In the picture, it is actually a picture of her and me, we are standing next to each other, I with my arm hung atop her shoulder, and she with her arm held loose around my waist. Her older sister, Jemullah, which means beautiful, took it. We are smiling. I cannot bear to look at it. Even my memory of it makes me sad. When I look at that picture in my memory, I am saddened forever by how happy I am. I cannot bear to have dozens of pictures like this. So, I have none. Pictures of happiness would be impossible to live by. So, I have none. The idea of pictures of happiness reminds me of the life they represent as no longer being so. So, these pictures represent a life that is false. Pictures represent falsehood. So, I cannot bear any of them. This is especially true for the dozens of pictures of women I have loved. I cannot bear to see any of them. It would be suicidal for me to have kept pictures of my loves. They would have made me feel false, and, therefore, suicidal. So, except for the amour Tunisienne, whose existence has been a silent curse throughout my life, and which I never will destroy, I have not taken any pictures of women and therefore have not been faced again ever with keeping or not keeping some. I have made it perfidious to take and therefore keep any. I have made it sacrilege. I have paid homage to all the women I have loved by not taking and not keeping their pictures.
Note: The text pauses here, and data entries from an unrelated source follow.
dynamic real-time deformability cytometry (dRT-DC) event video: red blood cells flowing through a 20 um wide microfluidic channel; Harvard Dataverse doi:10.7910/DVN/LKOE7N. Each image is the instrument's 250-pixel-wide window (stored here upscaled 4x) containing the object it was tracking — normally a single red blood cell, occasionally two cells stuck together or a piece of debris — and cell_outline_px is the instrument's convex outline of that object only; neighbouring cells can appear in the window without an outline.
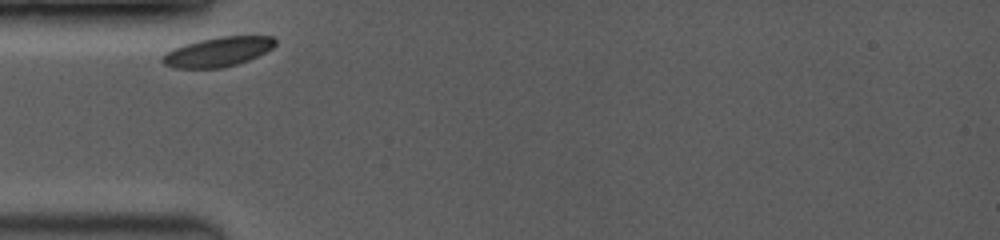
{"species": "common noctule bat (a hibernating species)", "species_latin": "Nyctalus noctula", "temperature_condition": "room temperature", "stored_images_in_passage": 8, "camera_frame_rate_fps": 3500, "um_per_image_px": 0.085, "animal": {"sex": "female", "body_mass_g": 19.0, "forearm_length_mm": 53.3}, "frame": {"image": 1, "passage_image": 1, "time_ms": 0.0, "image_size_px": [1000, 240], "cell_outline_px": [[276, 44], [272, 48], [248, 60], [236, 64], [220, 68], [172, 68], [164, 64], [160, 60], [160, 56], [172, 48], [184, 44], [200, 40], [220, 36], [272, 36], [276, 40]], "centroid_in_image_um": [18.46, 4.4], "position_along_channel_um": 66.5, "area_um2": 19.42}}
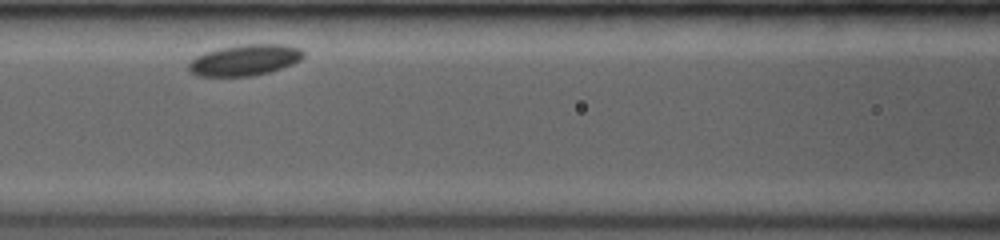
{"frame": {"image": 2, "passage_image": 5, "time_ms": 2.286, "image_size_px": [1000, 240], "cell_outline_px": [[304, 56], [300, 60], [292, 64], [268, 72], [252, 76], [196, 76], [188, 68], [188, 64], [196, 56], [204, 52], [220, 48], [244, 44], [284, 44], [300, 48], [304, 52]], "centroid_in_image_um": [20.81, 5.1], "position_along_channel_um": 145.8, "area_um2": 20.69}}
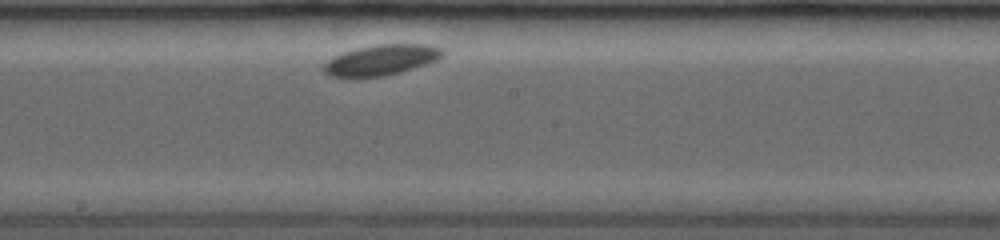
{"frame": {"image": 3, "passage_image": 8, "time_ms": 4.286, "image_size_px": [1000, 240], "cell_outline_px": [[444, 56], [436, 60], [400, 72], [384, 76], [356, 80], [352, 80], [332, 76], [324, 68], [324, 64], [332, 56], [356, 48], [372, 44], [428, 44], [444, 48]], "centroid_in_image_um": [32.39, 5.11], "position_along_channel_um": 215.8, "area_um2": 21.68}}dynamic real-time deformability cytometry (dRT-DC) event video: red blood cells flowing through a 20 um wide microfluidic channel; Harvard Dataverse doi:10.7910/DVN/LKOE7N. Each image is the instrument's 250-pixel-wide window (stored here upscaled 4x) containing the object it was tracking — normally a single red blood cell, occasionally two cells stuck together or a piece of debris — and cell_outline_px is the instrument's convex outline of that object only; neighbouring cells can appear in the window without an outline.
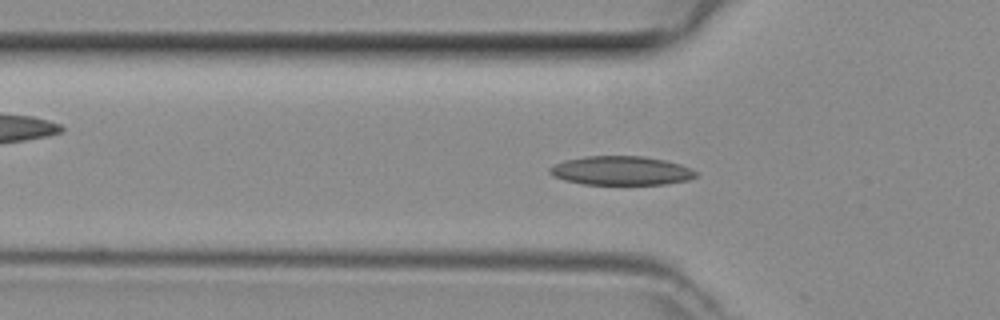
{"species": "common noctule bat (a hibernating species)", "species_latin": "Nyctalus noctula", "temperature_condition": "room temperature", "stored_images_in_passage": 41, "camera_frame_rate_fps": 3000, "um_per_image_px": 0.085, "animal": {"sex": "female", "body_mass_g": 29.2, "forearm_length_mm": 56.3}, "frame": {"image": 1, "passage_image": 12, "time_ms": 3.667, "image_size_px": [1000, 320], "cell_outline_px": [[696, 176], [688, 180], [664, 184], [580, 184], [564, 180], [552, 176], [548, 172], [548, 168], [552, 164], [564, 160], [584, 156], [644, 156], [664, 160], [680, 164], [692, 168], [696, 172]], "centroid_in_image_um": [52.74, 14.5], "position_along_channel_um": 73.1, "area_um2": 24.85}}
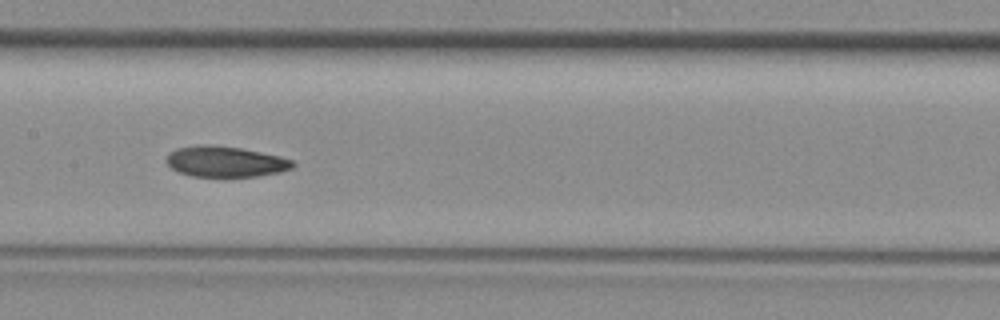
{"frame": {"image": 2, "passage_image": 20, "time_ms": 6.333, "image_size_px": [1000, 320], "cell_outline_px": [[296, 164], [292, 168], [280, 172], [256, 176], [192, 176], [180, 172], [172, 168], [164, 160], [176, 148], [200, 144], [204, 144], [240, 148], [280, 156], [292, 160]], "centroid_in_image_um": [19.17, 13.73], "position_along_channel_um": 188.2, "area_um2": 22.37}}
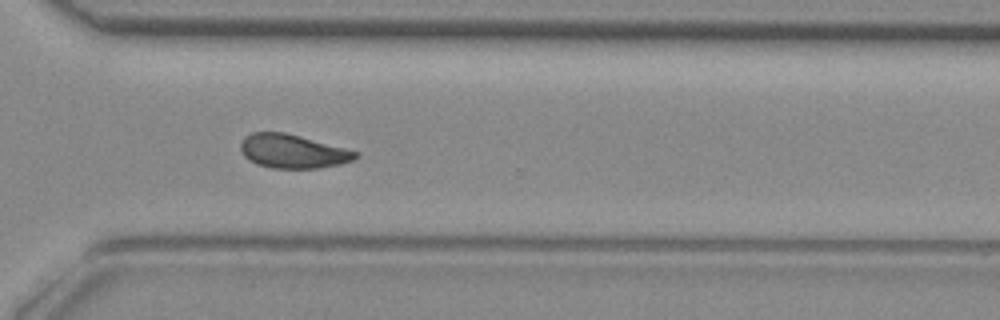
{"frame": {"image": 3, "passage_image": 31, "time_ms": 10.0, "image_size_px": [1000, 320], "cell_outline_px": [[360, 152], [352, 160], [340, 164], [320, 168], [272, 168], [256, 164], [244, 156], [240, 148], [240, 144], [244, 136], [252, 132], [284, 132], [300, 136]], "centroid_in_image_um": [24.85, 12.86], "position_along_channel_um": 345.7, "area_um2": 22.54}}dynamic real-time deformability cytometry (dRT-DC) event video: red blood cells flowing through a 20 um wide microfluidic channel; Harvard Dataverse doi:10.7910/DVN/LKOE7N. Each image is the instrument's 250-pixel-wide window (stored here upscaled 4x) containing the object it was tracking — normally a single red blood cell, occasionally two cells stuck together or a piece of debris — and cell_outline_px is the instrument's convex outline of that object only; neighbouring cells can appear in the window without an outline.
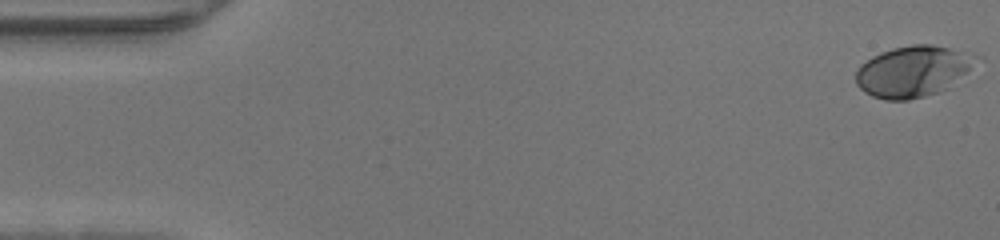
{"species": "human", "species_latin": "Homo sapiens", "temperature_condition": "warm", "stored_images_in_passage": 47, "camera_frame_rate_fps": 3000, "um_per_image_px": 0.085, "donor": {"sex": "male"}, "frame": {"image": 1, "passage_image": 1, "time_ms": 0.0, "image_size_px": [1000, 240], "cell_outline_px": [[984, 56], [948, 88], [940, 92], [908, 100], [884, 100], [872, 96], [864, 92], [856, 84], [856, 72], [860, 64], [872, 56], [880, 52], [892, 48], [912, 44], [932, 44]], "centroid_in_image_um": [77.61, 6.05], "position_along_channel_um": 7.4, "area_um2": 36.07}}
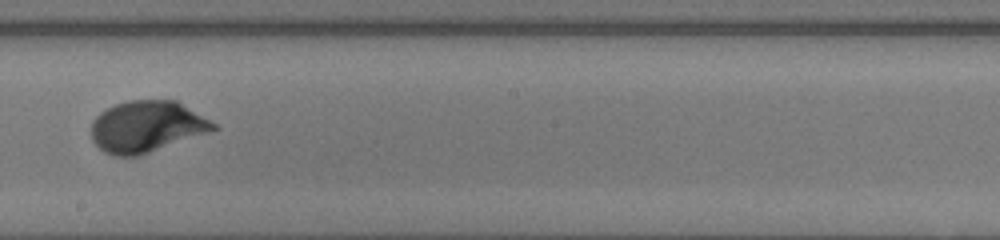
{"frame": {"image": 2, "passage_image": 27, "time_ms": 8.667, "image_size_px": [1000, 240], "cell_outline_px": [[220, 128], [136, 156], [116, 156], [104, 152], [92, 140], [92, 120], [100, 112], [116, 104], [128, 100], [176, 100], [216, 124]], "centroid_in_image_um": [12.44, 10.75], "position_along_channel_um": 235.8, "area_um2": 36.01}}
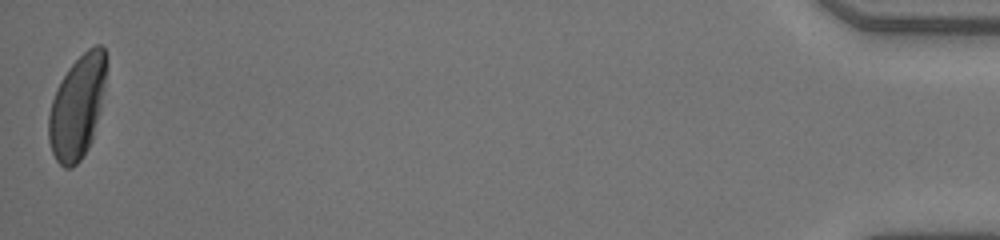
{"frame": {"image": 3, "passage_image": 47, "time_ms": 15.333, "image_size_px": [1000, 240], "cell_outline_px": [[104, 84], [100, 112], [92, 140], [88, 148], [80, 160], [72, 168], [64, 168], [56, 160], [52, 152], [48, 140], [48, 116], [52, 100], [68, 68], [88, 48], [96, 44], [100, 44], [104, 48]], "centroid_in_image_um": [6.54, 9.15], "position_along_channel_um": 428.7, "area_um2": 34.1}}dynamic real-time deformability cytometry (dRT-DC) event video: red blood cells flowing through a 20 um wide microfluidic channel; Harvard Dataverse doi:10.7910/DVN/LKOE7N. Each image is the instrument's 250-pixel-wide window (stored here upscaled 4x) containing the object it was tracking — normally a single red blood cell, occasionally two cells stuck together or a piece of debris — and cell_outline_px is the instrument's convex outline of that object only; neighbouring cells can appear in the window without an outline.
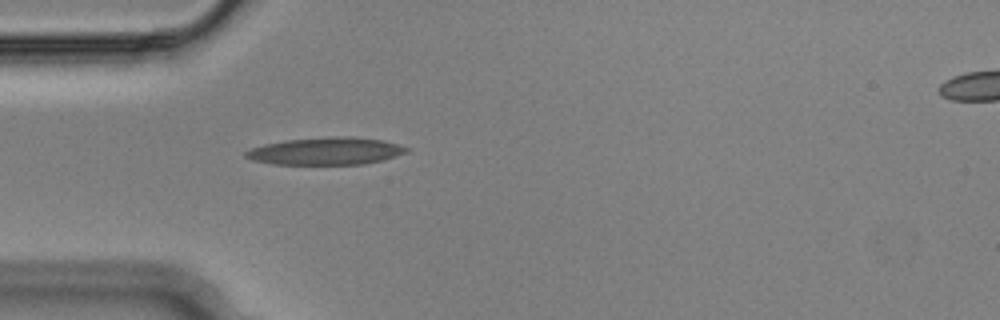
{"species": "Egyptian fruit bat (a non-hibernating species)", "species_latin": "Rousettus aegyptiacus", "temperature_condition": "cold", "stored_images_in_passage": 40, "camera_frame_rate_fps": 3000, "um_per_image_px": 0.085, "animal": {"sex": "male"}, "frame": {"image": 1, "passage_image": 1, "time_ms": 0.0, "image_size_px": [1000, 320], "cell_outline_px": [[408, 152], [384, 160], [364, 164], [272, 164], [252, 160], [244, 156], [244, 152], [252, 148], [264, 144], [288, 140], [336, 136], [344, 136], [384, 140], [408, 148]], "centroid_in_image_um": [27.7, 12.85], "position_along_channel_um": 57.3, "area_um2": 25.49}}
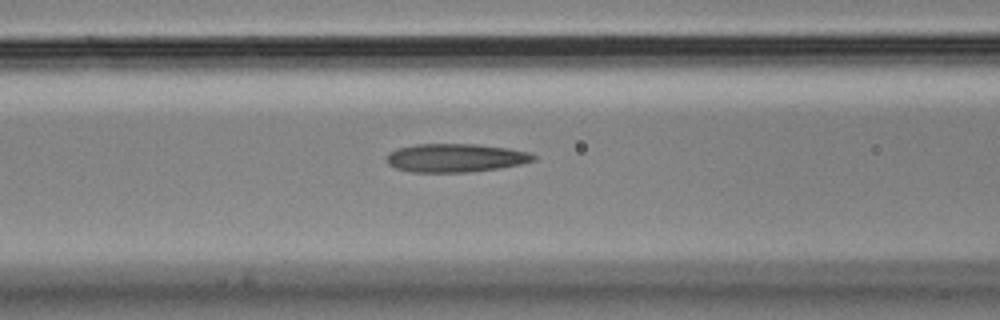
{"frame": {"image": 2, "passage_image": 7, "time_ms": 2.0, "image_size_px": [1000, 320], "cell_outline_px": [[536, 160], [520, 164], [500, 168], [468, 172], [412, 172], [396, 168], [388, 164], [384, 156], [388, 152], [396, 148], [416, 144], [476, 144], [508, 148], [528, 152], [536, 156]], "centroid_in_image_um": [38.67, 13.41], "position_along_channel_um": 127.9, "area_um2": 24.51}}
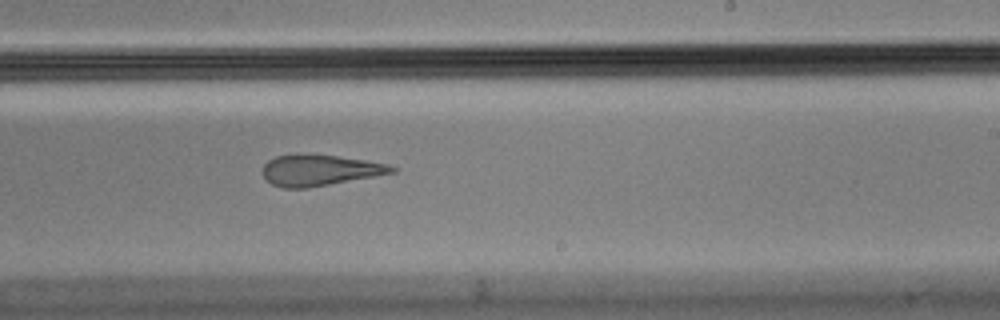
{"frame": {"image": 3, "passage_image": 18, "time_ms": 5.667, "image_size_px": [1000, 320], "cell_outline_px": [[396, 172], [308, 188], [284, 188], [272, 184], [264, 180], [260, 172], [264, 164], [268, 160], [276, 156], [296, 152], [336, 156], [364, 160], [388, 164], [396, 168]], "centroid_in_image_um": [27.07, 14.45], "position_along_channel_um": 261.9, "area_um2": 23.7}, "authors_computed_cell_mechanics": {"area_um2": 24.6517, "velocity_mm_per_s": 3.6599, "shape_relaxation_time_tau1_ms": null, "shape_relaxation_time_tau2_ms": 2.8891, "deformation_change_tau1": null, "deformation_change_tau2": 0.1455}}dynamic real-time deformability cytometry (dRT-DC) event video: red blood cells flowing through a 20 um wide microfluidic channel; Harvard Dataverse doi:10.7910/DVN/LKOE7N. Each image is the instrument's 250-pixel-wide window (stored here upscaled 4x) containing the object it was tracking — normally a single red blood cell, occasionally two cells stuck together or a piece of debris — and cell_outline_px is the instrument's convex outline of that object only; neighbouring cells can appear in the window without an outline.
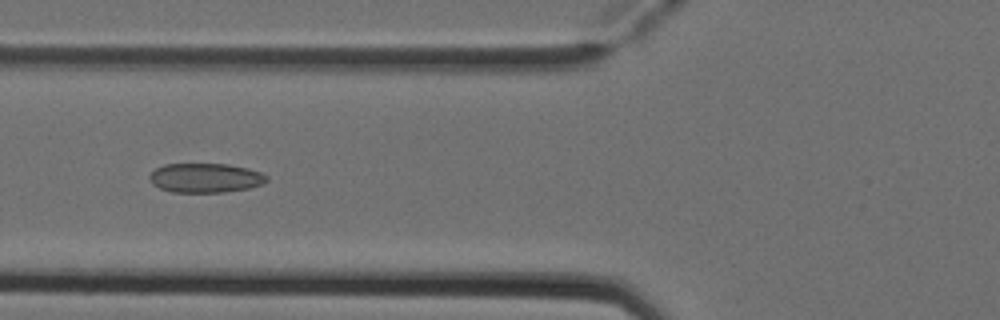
{"species": "Egyptian fruit bat (a non-hibernating species)", "species_latin": "Rousettus aegyptiacus", "temperature_condition": "cold", "stored_images_in_passage": 4, "camera_frame_rate_fps": 3000, "um_per_image_px": 0.085, "animal": {"sex": "female"}, "frame": {"image": 1, "passage_image": 4, "time_ms": 1.0, "image_size_px": [1000, 320], "cell_outline_px": [[268, 180], [264, 184], [248, 188], [224, 192], [172, 192], [160, 188], [152, 184], [148, 176], [156, 168], [164, 164], [228, 164], [248, 168], [260, 172], [268, 176]], "centroid_in_image_um": [17.47, 15.12], "position_along_channel_um": 108.3, "area_um2": 20.11}}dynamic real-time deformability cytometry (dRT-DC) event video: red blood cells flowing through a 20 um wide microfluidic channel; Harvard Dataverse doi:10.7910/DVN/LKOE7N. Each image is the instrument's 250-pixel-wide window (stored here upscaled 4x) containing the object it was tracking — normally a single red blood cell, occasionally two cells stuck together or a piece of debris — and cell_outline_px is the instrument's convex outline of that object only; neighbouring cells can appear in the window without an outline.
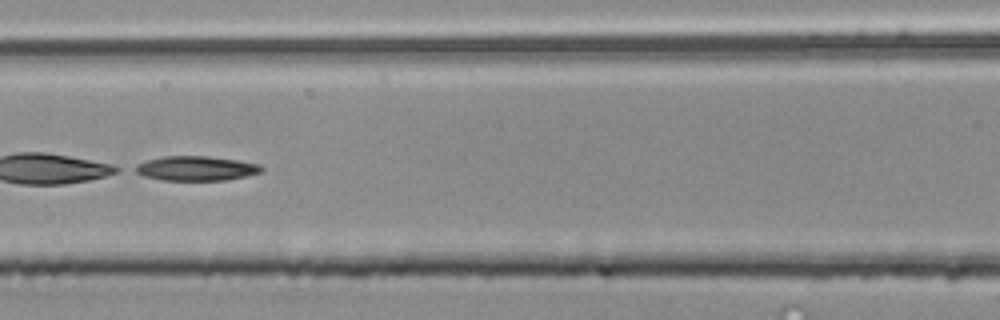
{"species": "common noctule bat (a hibernating species)", "species_latin": "Nyctalus noctula", "temperature_condition": "room temperature", "stored_images_in_passage": 53, "segment_of_instrument_passage": [2, 2], "camera_frame_rate_fps": 3000, "um_per_image_px": 0.085, "animal": {"sex": "male", "body_mass_g": 20.4}, "frame": {"image": 1, "passage_image": 24, "time_ms": 7.667, "image_size_px": [1000, 320], "cell_outline_px": [[264, 168], [260, 172], [228, 180], [160, 180], [144, 176], [128, 168], [144, 160], [164, 156], [208, 156], [236, 160], [260, 164]], "centroid_in_image_um": [16.58, 14.31], "position_along_channel_um": 150.0, "area_um2": 18.26}}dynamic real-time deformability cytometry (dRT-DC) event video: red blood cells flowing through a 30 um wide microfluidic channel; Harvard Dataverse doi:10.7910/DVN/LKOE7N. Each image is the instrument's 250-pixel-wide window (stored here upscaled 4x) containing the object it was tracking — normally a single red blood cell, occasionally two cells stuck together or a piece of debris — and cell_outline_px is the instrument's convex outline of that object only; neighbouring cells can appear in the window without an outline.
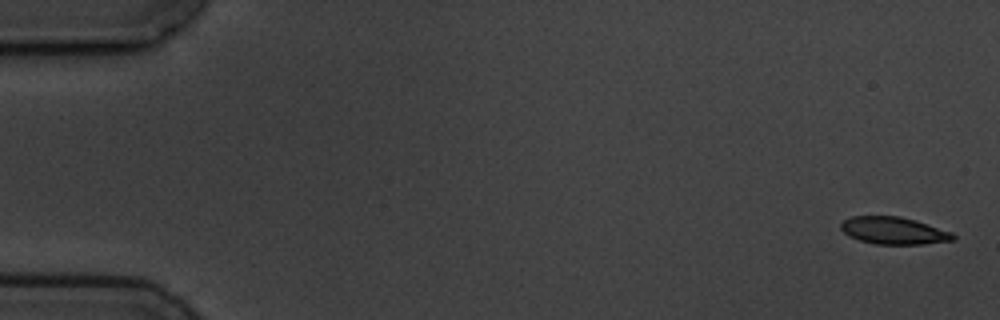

This, really, is my only religion, it is my only constant lifelong practise. In everything else, I have lived in violation, a sort of violation that at times has been steadfast and at others not. But, in any case, I have lived a life continuously filled with violations, and every violation is a violation of love. The one aspect of my life which I have not violated is the taking of pictures, except for my amour Tunisienne. Excepting her, I have all my life been steadfast and true to this one reigning principle: never to take the picture of a woman whom I did not doubt I would know forever. In this, except for the Tunisienne, a plague to me, I have been true. To me, naming women I have loved is identical to taking their pictures. Their names spoken are identical to the images taken. To me, it doesn’t matter if that name is one from decades and decades back, or if that name is one from the week prior. The divine must never be profaned. To me, naming and creating the image of the divine profanes it. It is taking what is divine and soiling it, chewing up what is real and meaningful to what is rendered mere amusement and sport. I have never named or created an image of any of my life’s loves, besides the one already detailed, and I never will.